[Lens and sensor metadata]
►

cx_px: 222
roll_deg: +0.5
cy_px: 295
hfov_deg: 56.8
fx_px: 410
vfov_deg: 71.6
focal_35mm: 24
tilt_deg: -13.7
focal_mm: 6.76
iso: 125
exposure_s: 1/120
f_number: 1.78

◄
►

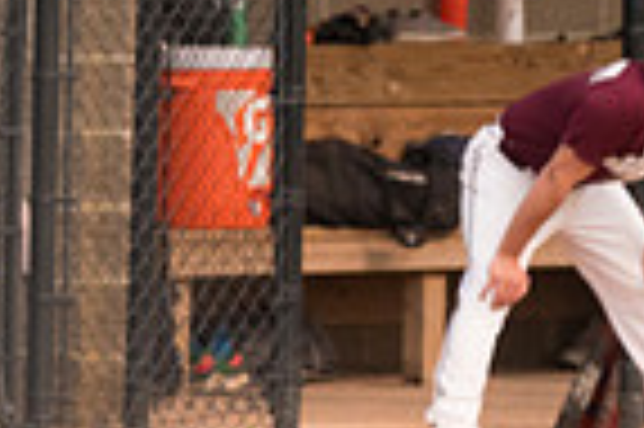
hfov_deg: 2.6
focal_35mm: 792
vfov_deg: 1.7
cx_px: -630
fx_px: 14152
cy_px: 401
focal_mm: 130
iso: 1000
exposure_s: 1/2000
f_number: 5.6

◄

# The task:
Only the lines above starting with the one with "vfov_deg: 71.6" and going through the one with "f_number: 1.78" are to be copied, word for word and with both ends kept.

# Problem solution:
vfov_deg: 71.6
focal_35mm: 24
tilt_deg: -13.7
focal_mm: 6.76
iso: 125
exposure_s: 1/120
f_number: 1.78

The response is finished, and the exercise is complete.